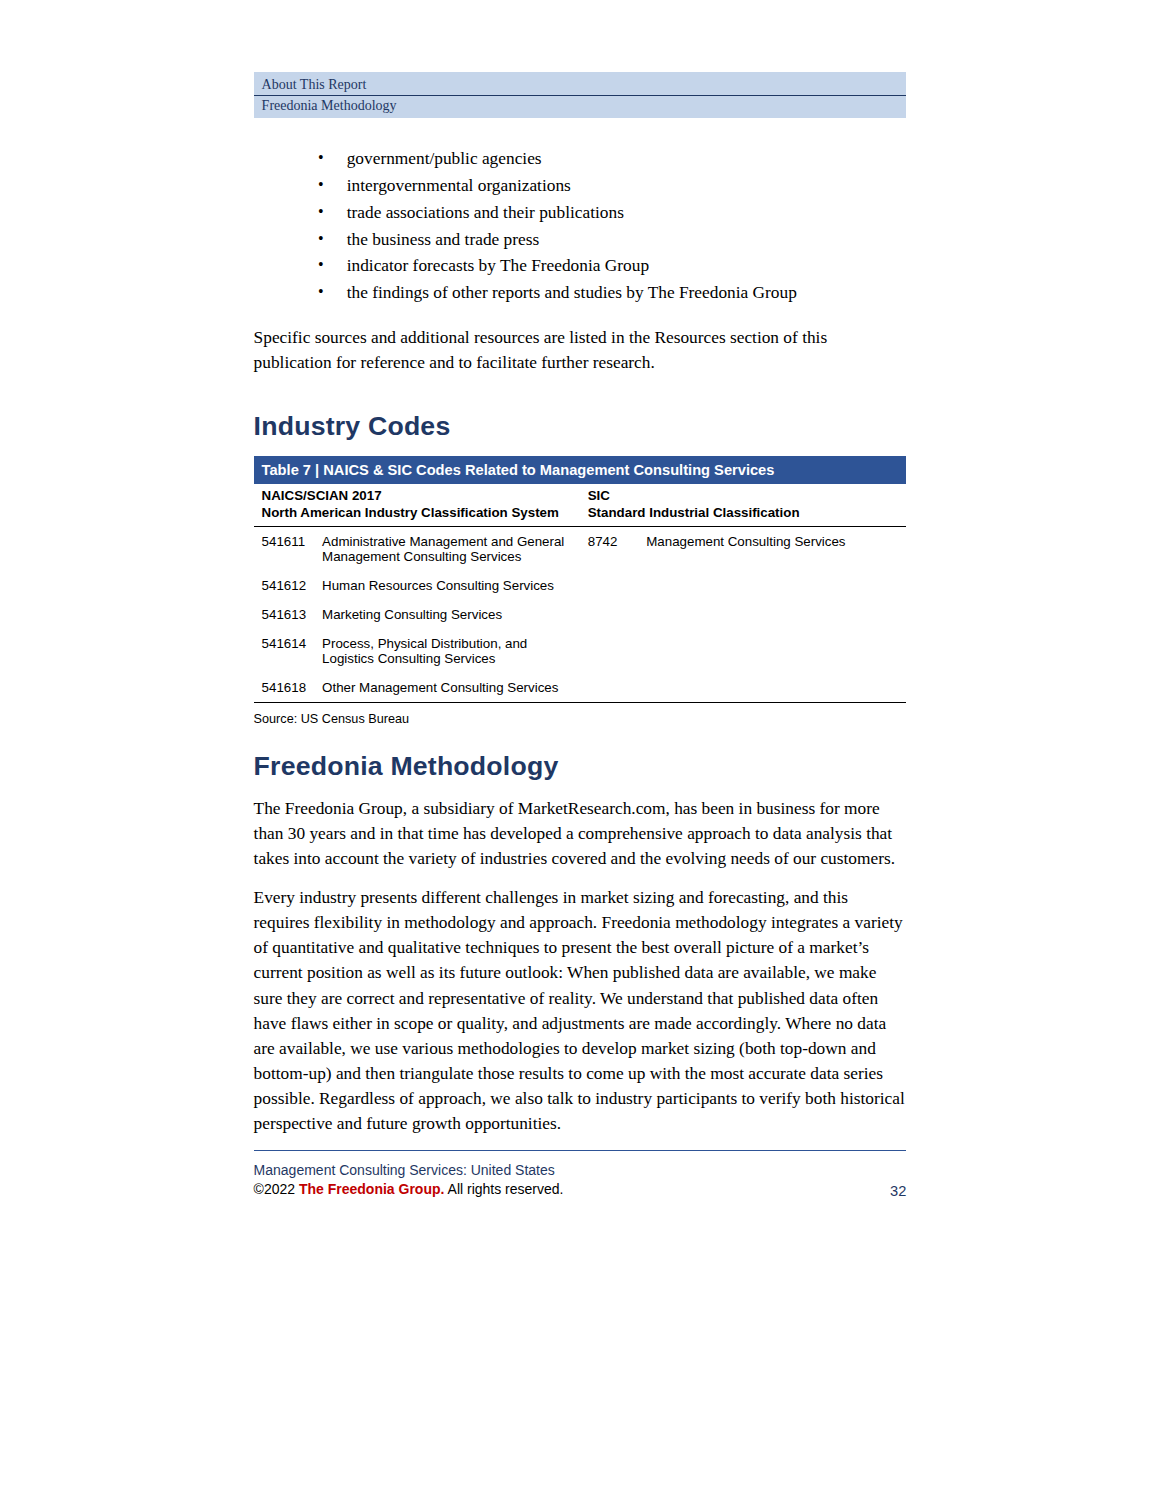About This Report
Freedonia Methodology
government/public agencies
intergovernmental organizations
trade associations and their publications
the business and trade press
indicator forecasts by The Freedonia Group
the findings of other reports and studies by The Freedonia Group
Specific sources and additional resources are listed in the Resources section of this publication for reference and to facilitate further research.
Industry Codes
Table 7 | NAICS & SIC Codes Related to Management Consulting Services
| NAICS/SCIAN 2017 | SIC |
| --- | --- |
| North American Industry Classification System | Standard Industrial Classification |
| 541611 | Administrative Management and General Management Consulting Services | 8742 | Management Consulting Services |
| 541612 | Human Resources Consulting Services | | |
| 541613 | Marketing Consulting Services | | |
| 541614 | Process, Physical Distribution, and Logistics Consulting Services | | |
| 541618 | Other Management Consulting Services | | |
Source: US Census Bureau
Freedonia Methodology
The Freedonia Group, a subsidiary of MarketResearch.com, has been in business for more than 30 years and in that time has developed a comprehensive approach to data analysis that takes into account the variety of industries covered and the evolving needs of our customers.
Every industry presents different challenges in market sizing and forecasting, and this requires flexibility in methodology and approach. Freedonia methodology integrates a variety of quantitative and qualitative techniques to present the best overall picture of a market’s current position as well as its future outlook: When published data are available, we make sure they are correct and representative of reality. We understand that published data often have flaws either in scope or quality, and adjustments are made accordingly. Where no data are available, we use various methodologies to develop market sizing (both top-down and bottom-up) and then triangulate those results to come up with the most accurate data series possible. Regardless of approach, we also talk to industry participants to verify both historical perspective and future growth opportunities.
Management Consulting Services: United States
©2022 The Freedonia Group. All rights reserved.
32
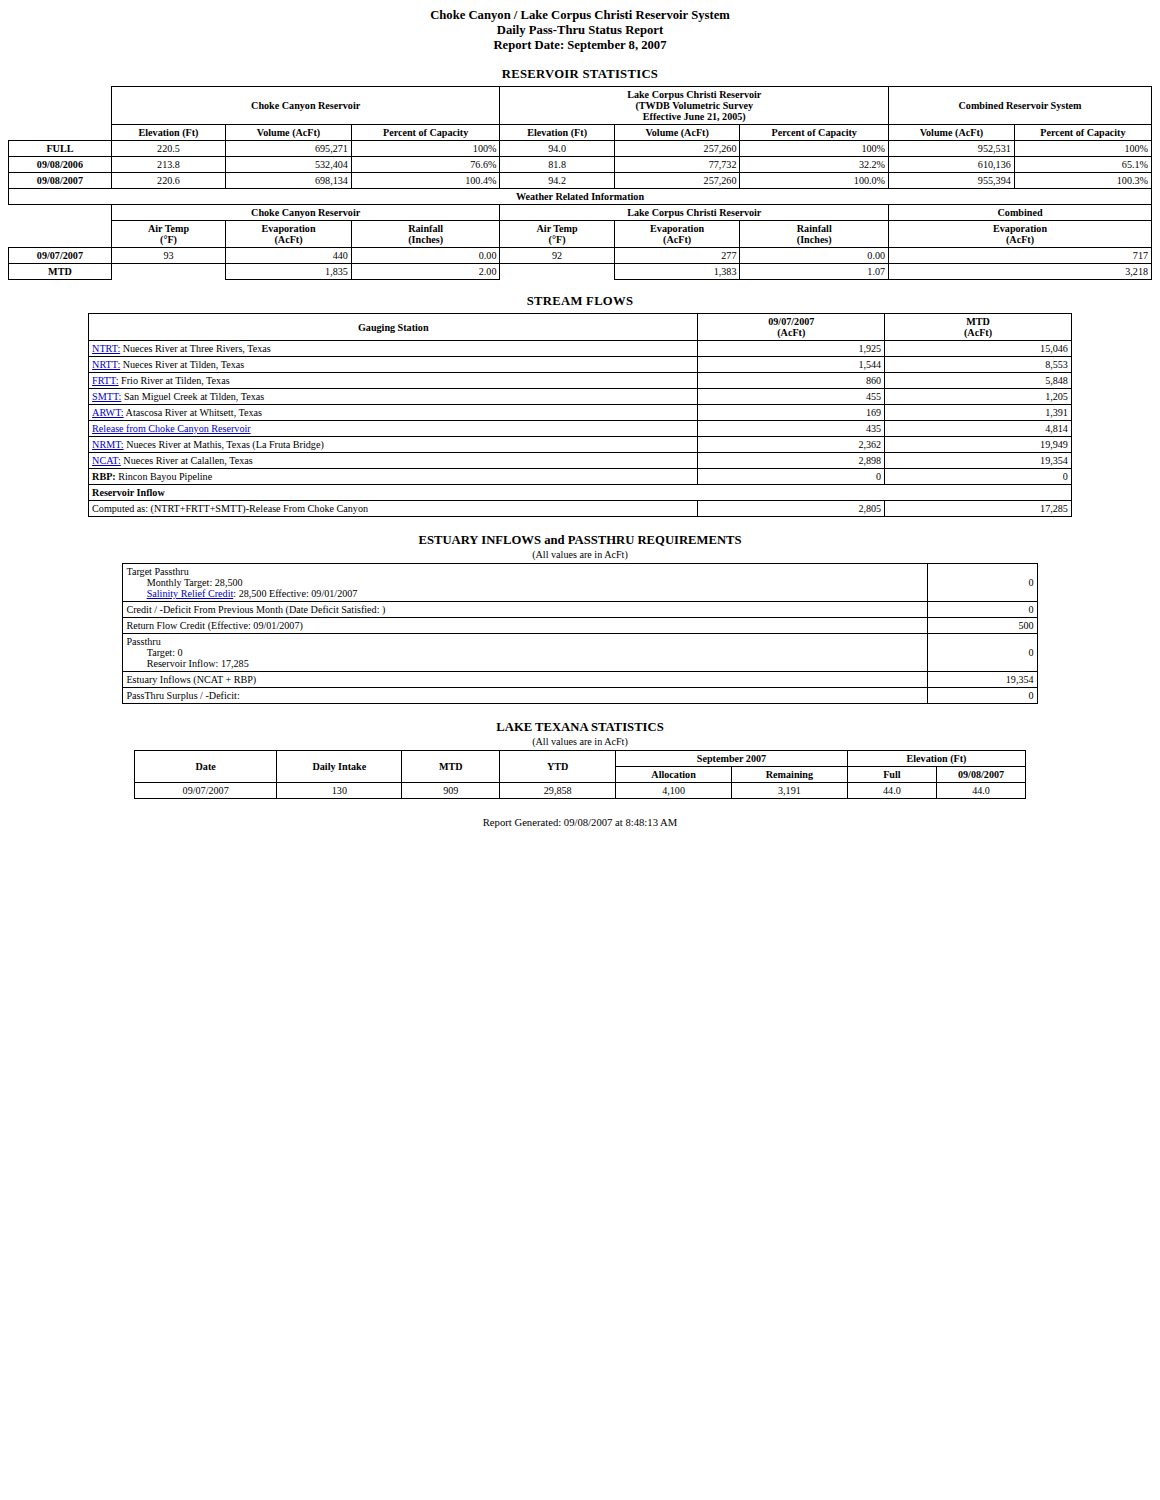Choke Canyon / Lake Corpus Christi Reservoir System
Daily Pass-Thru Status Report
Report Date: September 8, 2007
RESERVOIR STATISTICS
| | Choke Canyon Reservoir | Lake Corpus Christi Reservoir (TWDB Volumetric Survey Effective June 21, 2005) | Combined Reservoir System |
| Elevation (Ft) | Volume (AcFt) | Percent of Capacity | Elevation (Ft) | Volume (AcFt) | Percent of Capacity | Volume (AcFt) | Percent of Capacity |
| FULL | 220.5 | 695,271 | 100% | 94.0 | 257,260 | 100% | 952,531 | 100% |
| 09/08/2006 | 213.8 | 532,404 | 76.6% | 81.8 | 77,732 | 32.2% | 610,136 | 65.1% |
| 09/08/2007 | 220.6 | 698,134 | 100.4% | 94.2 | 257,260 | 100.0% | 955,394 | 100.3% |
| Weather Related Information |
| | Choke Canyon Reservoir | Lake Corpus Christi Reservoir | Combined |
| Air Temp (°F) | Evaporation (AcFt) | Rainfall (Inches) | Air Temp (°F) | Evaporation (AcFt) | Rainfall (Inches) | Evaporation (AcFt) |
| 09/07/2007 | 93 | 440 | 0.00 | 92 | 277 | 0.00 | 717 |
| MTD | | 1,835 | 2.00 | | 1,383 | 1.07 | 3,218 |
STREAM FLOWS
| Gauging Station | 09/07/2007 (AcFt) | MTD (AcFt) |
| --- | --- | --- |
| NTRT: Nueces River at Three Rivers, Texas | 1,925 | 15,046 |
| NRTT: Nueces River at Tilden, Texas | 1,544 | 8,553 |
| FRTT: Frio River at Tilden, Texas | 860 | 5,848 |
| SMTT: San Miguel Creek at Tilden, Texas | 455 | 1,205 |
| ARWT: Atascosa River at Whitsett, Texas | 169 | 1,391 |
| Release from Choke Canyon Reservoir | 435 | 4,814 |
| NRMT: Nueces River at Mathis, Texas (La Fruta Bridge) | 2,362 | 19,949 |
| NCAT: Nueces River at Calallen, Texas | 2,898 | 19,354 |
| RBP: Rincon Bayou Pipeline | 0 | 0 |
| Reservoir Inflow |
| Computed as: (NTRT+FRTT+SMTT)-Release From Choke Canyon | 2,805 | 17,285 |
ESTUARY INFLOWS and PASSTHRU REQUIREMENTS
(All values are in AcFt)
| Target Passthru Monthly Target: 28,500 Salinity Relief Credit : 28,500 Effective: 09/01/2007 | 0 |
| Credit / -Deficit From Previous Month (Date Deficit Satisfied: ) | 0 |
| Return Flow Credit (Effective: 09/01/2007) | 500 |
| Passthru Target: 0 Reservoir Inflow: 17,285 | 0 |
| Estuary Inflows (NCAT + RBP) | 19,354 |
| PassThru Surplus / -Deficit: | 0 |
LAKE TEXANA STATISTICS
(All values are in AcFt)
| Date | Daily Intake | MTD | YTD | September 2007 | Elevation (Ft) |
| --- | --- | --- | --- | --- | --- |
| Allocation | Remaining | Full | 09/08/2007 |
| 09/07/2007 | 130 | 909 | 29,858 | 4,100 | 3,191 | 44.0 | 44.0 |
Report Generated: 09/08/2007 at 8:48:13 AM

What the exercise asks
Without the pictures, restate all of the entries above verbatim.

Answer box
About This Report
Freedonia Methodology
government/public agencies
intergovernmental organizations
trade associations and their publications
the business and trade press
indicator forecasts by The Freedonia Group
the findings of other reports and studies by The Freedonia Group
Specific sources and additional resources are listed in the Resources section of this publication for reference and to facilitate further research.
Industry Codes
Table 7 | NAICS & SIC Codes Related to Management Consulting Services
| NAICS/SCIAN 2017 | SIC |
| --- | --- |
| North American Industry Classification System | Standard Industrial Classification |
| 541611 | Administrative Management and General Management Consulting Services | 8742 | Management Consulting Services |
| 541612 | Human Resources Consulting Services | | |
| 541613 | Marketing Consulting Services | | |
| 541614 | Process, Physical Distribution, and Logistics Consulting Services | | |
| 541618 | Other Management Consulting Services | | |
Source: US Census Bureau
Freedonia Methodology
The Freedonia Group, a subsidiary of MarketResearch.com, has been in business for more than 30 years and in that time has developed a comprehensive approach to data analysis that takes into account the variety of industries covered and the evolving needs of our customers.
Every industry presents different challenges in market sizing and forecasting, and this requires flexibility in methodology and approach. Freedonia methodology integrates a variety of quantitative and qualitative techniques to present the best overall picture of a market’s current position as well as its future outlook: When published data are available, we make sure they are correct and representative of reality. We understand that published data often have flaws either in scope or quality, and adjustments are made accordingly. Where no data are available, we use various methodologies to develop market sizing (both top-down and bottom-up) and then triangulate those results to come up with the most accurate data series possible. Regardless of approach, we also talk to industry participants to verify both historical perspective and future growth opportunities.
Management Consulting Services: United States
©2022 The Freedonia Group. All rights reserved.
32
Choke Canyon / Lake Corpus Christi Reservoir System
Daily Pass-Thru Status Report
Report Date: September 8, 2007
RESERVOIR STATISTICS
| | Choke Canyon Reservoir | Lake Corpus Christi Reservoir (TWDB Volumetric Survey Effective June 21, 2005) | Combined Reservoir System |
| Elevation (Ft) | Volume (AcFt) | Percent of Capacity | Elevation (Ft) | Volume (AcFt) | Percent of Capacity | Volume (AcFt) | Percent of Capacity |
| FULL | 220.5 | 695,271 | 100% | 94.0 | 257,260 | 100% | 952,531 | 100% |
| 09/08/2006 | 213.8 | 532,404 | 76.6% | 81.8 | 77,732 | 32.2% | 610,136 | 65.1% |
| 09/08/2007 | 220.6 | 698,134 | 100.4% | 94.2 | 257,260 | 100.0% | 955,394 | 100.3% |
| Weather Related Information |
| | Choke Canyon Reservoir | Lake Corpus Christi Reservoir | Combined |
| Air Temp (°F) | Evaporation (AcFt) | Rainfall (Inches) | Air Temp (°F) | Evaporation (AcFt) | Rainfall (Inches) | Evaporation (AcFt) |
| 09/07/2007 | 93 | 440 | 0.00 | 92 | 277 | 0.00 | 717 |
| MTD | | 1,835 | 2.00 | | 1,383 | 1.07 | 3,218 |
STREAM FLOWS
| Gauging Station | 09/07/2007 (AcFt) | MTD (AcFt) |
| --- | --- | --- |
| NTRT: Nueces River at Three Rivers, Texas | 1,925 | 15,046 |
| NRTT: Nueces River at Tilden, Texas | 1,544 | 8,553 |
| FRTT: Frio River at Tilden, Texas | 860 | 5,848 |
| SMTT: San Miguel Creek at Tilden, Texas | 455 | 1,205 |
| ARWT: Atascosa River at Whitsett, Texas | 169 | 1,391 |
| Release from Choke Canyon Reservoir | 435 | 4,814 |
| NRMT: Nueces River at Mathis, Texas (La Fruta Bridge) | 2,362 | 19,949 |
| NCAT: Nueces River at Calallen, Texas | 2,898 | 19,354 |
| RBP: Rincon Bayou Pipeline | 0 | 0 |
| Reservoir Inflow |
| Computed as: (NTRT+FRTT+SMTT)-Release From Choke Canyon | 2,805 | 17,285 |
ESTUARY INFLOWS and PASSTHRU REQUIREMENTS
(All values are in AcFt)
| Target Passthru Monthly Target: 28,500 Salinity Relief Credit : 28,500 Effective: 09/01/2007 | 0 |
| Credit / -Deficit From Previous Month (Date Deficit Satisfied: ) | 0 |
| Return Flow Credit (Effective: 09/01/2007) | 500 |
| Passthru Target: 0 Reservoir Inflow: 17,285 | 0 |
| Estuary Inflows (NCAT + RBP) | 19,354 |
| PassThru Surplus / -Deficit: | 0 |
LAKE TEXANA STATISTICS
(All values are in AcFt)
| Date | Daily Intake | MTD | YTD | September 2007 | Elevation (Ft) |
| --- | --- | --- | --- | --- | --- |
| Allocation | Remaining | Full | 09/08/2007 |
| 09/07/2007 | 130 | 909 | 29,858 | 4,100 | 3,191 | 44.0 | 44.0 |
Report Generated: 09/08/2007 at 8:48:13 AM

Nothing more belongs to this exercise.